Razão, intuição e literatura



Todos os que já assistiram a uma aula alguma vez conhecem aquela sensação de estar compreendendo bem o que é dito pelo professor, até chegar o momento em que temos de explicar o que foi compreendido: diante dessa tarefa, parecem quase sempre desaparecer as palavras e as ideias que poderiam ser usadas para explicá-lo, nos vemos meio perdidos e mesmo confusos, sem saber muito bem como explicar o que compreendemos nem porque nos parecera haver compreendido algo antes.

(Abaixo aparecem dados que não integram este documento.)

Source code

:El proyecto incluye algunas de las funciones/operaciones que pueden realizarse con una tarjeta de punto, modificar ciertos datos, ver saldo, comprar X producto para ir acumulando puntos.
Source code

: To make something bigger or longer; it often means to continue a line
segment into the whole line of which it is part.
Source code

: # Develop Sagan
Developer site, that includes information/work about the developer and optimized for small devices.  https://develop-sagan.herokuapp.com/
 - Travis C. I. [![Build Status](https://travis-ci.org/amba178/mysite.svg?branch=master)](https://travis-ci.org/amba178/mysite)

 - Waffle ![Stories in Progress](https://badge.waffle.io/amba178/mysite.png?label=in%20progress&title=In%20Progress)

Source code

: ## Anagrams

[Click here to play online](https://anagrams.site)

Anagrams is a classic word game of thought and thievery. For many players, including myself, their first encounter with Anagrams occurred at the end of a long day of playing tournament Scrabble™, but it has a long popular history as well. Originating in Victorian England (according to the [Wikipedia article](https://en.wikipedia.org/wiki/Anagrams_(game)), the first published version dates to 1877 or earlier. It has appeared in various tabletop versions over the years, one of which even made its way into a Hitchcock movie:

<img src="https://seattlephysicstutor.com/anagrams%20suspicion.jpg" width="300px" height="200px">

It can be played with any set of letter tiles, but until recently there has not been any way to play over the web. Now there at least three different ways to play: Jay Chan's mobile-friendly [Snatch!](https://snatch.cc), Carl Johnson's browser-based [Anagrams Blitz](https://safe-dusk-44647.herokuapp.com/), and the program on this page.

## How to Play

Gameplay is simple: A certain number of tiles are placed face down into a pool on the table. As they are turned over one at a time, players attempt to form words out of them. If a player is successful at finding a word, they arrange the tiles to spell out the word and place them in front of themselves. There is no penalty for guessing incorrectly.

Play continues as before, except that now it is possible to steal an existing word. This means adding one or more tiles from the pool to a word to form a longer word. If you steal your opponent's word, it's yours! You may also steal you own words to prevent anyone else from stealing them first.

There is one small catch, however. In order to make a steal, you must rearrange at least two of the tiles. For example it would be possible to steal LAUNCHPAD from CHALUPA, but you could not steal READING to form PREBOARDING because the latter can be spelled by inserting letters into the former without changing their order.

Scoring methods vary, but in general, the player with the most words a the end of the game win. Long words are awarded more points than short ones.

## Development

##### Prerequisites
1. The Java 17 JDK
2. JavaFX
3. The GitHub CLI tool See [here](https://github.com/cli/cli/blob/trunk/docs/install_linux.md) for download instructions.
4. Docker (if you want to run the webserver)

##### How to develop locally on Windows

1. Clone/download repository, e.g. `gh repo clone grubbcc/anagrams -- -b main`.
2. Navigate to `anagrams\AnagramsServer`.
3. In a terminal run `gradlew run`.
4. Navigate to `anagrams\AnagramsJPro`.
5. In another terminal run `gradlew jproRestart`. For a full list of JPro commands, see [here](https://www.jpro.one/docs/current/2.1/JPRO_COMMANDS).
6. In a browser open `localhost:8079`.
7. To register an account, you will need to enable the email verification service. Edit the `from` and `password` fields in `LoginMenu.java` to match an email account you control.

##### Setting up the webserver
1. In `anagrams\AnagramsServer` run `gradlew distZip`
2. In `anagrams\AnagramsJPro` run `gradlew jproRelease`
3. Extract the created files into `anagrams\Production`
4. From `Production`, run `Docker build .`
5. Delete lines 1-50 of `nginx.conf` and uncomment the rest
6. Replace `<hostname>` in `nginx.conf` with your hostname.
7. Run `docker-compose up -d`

Por que isso nos acontece?

A dinâmica implicada aqui diz respeito a dois conceitos importantes em Filosofia: o de intuição e o de razão

Vejamos. 

Quando ouvimos a explicação de algum assunto, fazemos um esforço em compreender o sentido das palavras, das sentenças e dos argumentos utilizados pelo professor. Durante esse esforço, nossa mente exercita uma transição que segue das palavras até às coisas acerca das quais elas são ditas: quer dizer, ouvir uma aula sobre Napoleão, por exemplo, é seguir das palavras que sobre ele são ditas até a imagem que dele formamos em nós a partir do que nos é dito. São essas imagens que ao final configuram a nossa sensação de compreendermos um assunto, porque essa transição das palavras até o seu sentido é realizada pela intuição. A capacidade de intuir é semelhante a da visão, embora não seja com os olhos que vemos o sentido das coisas, mas com o intelecto. Exatamente por isso, dissemos que o sentido das palavras vão produzindo em nós imagens, não externas mas internas, que só podem ser vistas pela mente.

Pois bem, por que então sentimos dificuldades em explicar o que "vemos" pela intuição? Porque agora, no momento em que partimos para a explicação do que foi intuído, nos valemos de um outro aspecto da nossa mente, que é costumeiramente chamado de razão. Cabe a ela a tarefa de organizar os elementos que compõem algo, articulando-os de maneira a torná-lo inteligível a uma outra mente ou a nós mesmos. Mas perceba que, nesse momento, nosso esforço já não está mais restrito a uma postura por assim dizer passiva da mente, apenas recebendo e traduzindo as palavras do falante em sentidos e em imagens. O que nos cabe agora é operar ativamente em relação ao assunto abordado, de modo a poder nós mesmos produzirmos a intuição que já tivemos. Por esse motivo, a razão é uma tarefa ao mesmo tempo secundária e rememorativa: ela sempre depende de uma intuição prévia que lhe dá o fundamento.

Nossa dificuldade com o uso da razão está necessariamente relacionada com a linguagem - exatamente porque a linguagem é a exteriorização do raciocínio produzido pela mente. Para essa exteriorização, precisamos não apenas de uma língua ou um idioma, mas principalmente precisamos dominá-lo bem. São muitos os casos de dificuldade em explicar algo porque nos faltam as palavras certas, as melhores sentenças, os argumentos mais adequados. E essa capacidade só é desenvolvida em nós pela expressão mais bem acabada de uma língua - a literatura. É pelo contato com a literatura que a mente não apenas amplia sua gama de imagens e de intuições, mas sobretudo amplia seu léxico, o conjunto dos termos e das sentenças que nos permitem elaborar com precisão e com clareza o que compreendemos acerca das coisas.

E essa é apenas uma das vantagem da leitura de bons livros.